If there were to be a run on one of such an umbrella fund’s underlying investments — for collapsing credit or any other reason — how will the fund provide liquidity to a DC plan participant who then wants out? Will the portfolio managers try to wallpaper over the problem by selling other, liquid securities to enable those rushing to the exits to enjoy full book value at the cost of impairing the investment value of remaining investors’ accounts? Will private assets be priced daily for fair market value, as one of the larger fund managers is laudably now planning?

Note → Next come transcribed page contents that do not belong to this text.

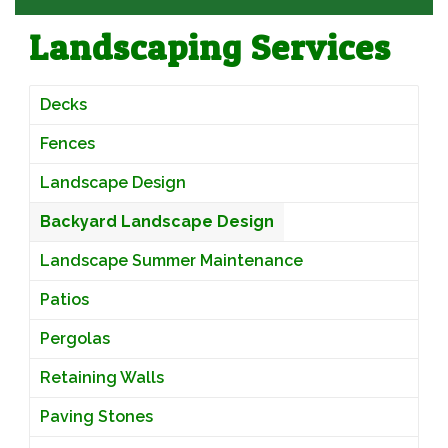
Landscaping Services
Decks
Fences
Landscape Design
Backyard Landscape Design
Landscape Summer Maintenance
Patios
Pergolas
Retaining Walls
Paving Stones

This then brings us to the various forms of alternative investments that will undoubtedly be packaged into CITs and other emerging investment vehicles. Whether it’s hedge funds, private equity, real estate, private credit, crypto, gold or commodities, it’s likely that these new instruments will carry fee structures that make most mutual funds now used in the DC industry look dirt cheap.

These are questions that require full disclosure, in layman’s terms for relatively unsophisticated investors to understand, because most retirement savers will remain oblivious that this is going on. Remember that these target date funds are commonly sold as “set it and forget it.”

What Retirement Savers Need to Know

For starters, plan participants should receive an annual full-cost table showing the all-inclusive fee structures for every investment vehicle in the menu. Private equity funds touting 15 percent expected rates of return, for example, should show how much their 20 percent carried interest — the fund manager’s share of investment profits — will cut into total returns.

My single most important investment suggestion along these lines is that the defined-contribution industry, and 457-plan gatekeepers in particular, should insist that any alternative investments in their plan menus set a minimum rate of return — known in the industry as a “hurdle rate” — before any carried interest and incentive fees are payable. That way, the investing public would not pay escalating fees unless the portfolio managers actually produce investment results at least equal to or better than the analogous traditional public-markets instruments. Private credit managers should not receive performance fees, for example, unless they outperform prevailing corporate bond yields.

Before investing, and annually thereafter, participants should be given fund-level fee tables showing total costs at various levels of investment outcomes in annualized percentage terms. That requires extra effort, but anything short of this is fleecing the lambs.

When markets and marketeers turn euphoric, history shows that patient, prudent money will win out. To quote Warren Buffet, “Only when the tide goes out do you discover who’s been swimming naked.” Bear in mind that there is no star, planet or moon in this universe wherein the best vehicles for alternative investments will be offered earliest to public-sector retirement investors.

The gatekeepers of public-employee DC plans therefore can serve participants best if they avoid hype, cull out the duds and fee vampires, and put a spotlight on product features that novices are unlikely to notice on their own. In this rush for investment success, all that glitters is not gold.


Governing‘s opinion columns reflect the views of their authors and not necessarily those of Governing‘s editors or management. Nothing herein should be construed as specific investment advice.